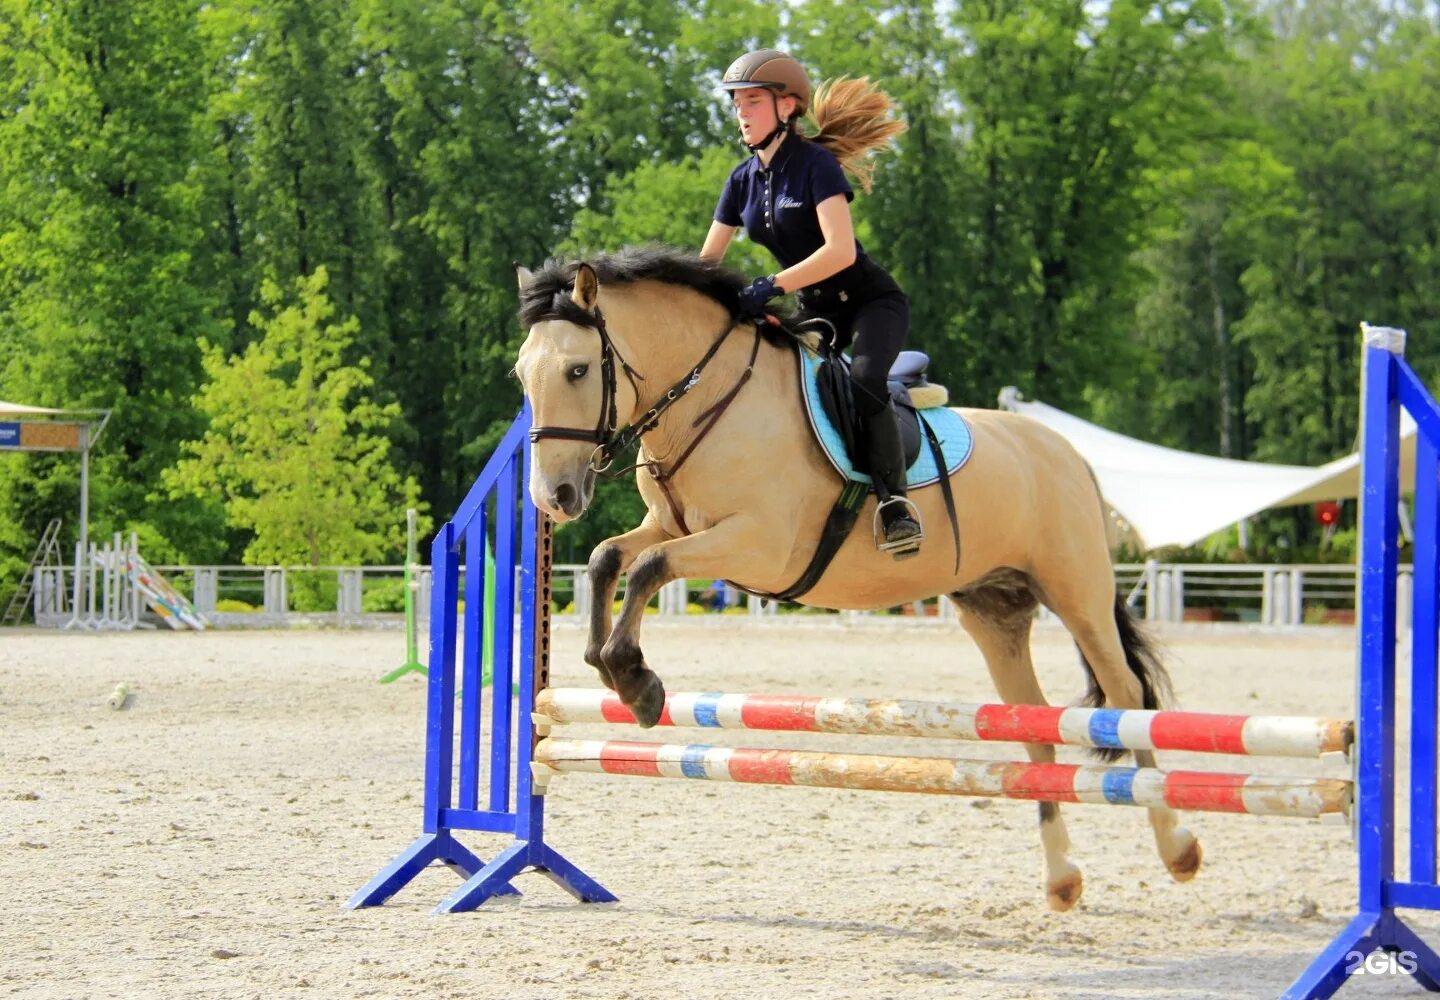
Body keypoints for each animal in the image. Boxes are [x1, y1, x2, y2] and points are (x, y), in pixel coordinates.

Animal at [512, 246, 1198, 910]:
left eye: (578, 370)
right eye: (522, 375)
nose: (553, 497)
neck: (711, 402)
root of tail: (1066, 451)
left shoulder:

> _Exercise goal_: Every line of the data above is to be set down exactly; the pictures are not.

> _Problem solution_:
Body keypoints for each animal in the image. Boxes are [x1, y1, x2, y2] and points are (x, y), in pixel coordinates.

Animal at [512, 246, 1198, 910]:
left eye: (578, 370)
right eye: (522, 375)
nose: (553, 497)
neck: (711, 402)
root of tail: (1066, 451)
left shoulder:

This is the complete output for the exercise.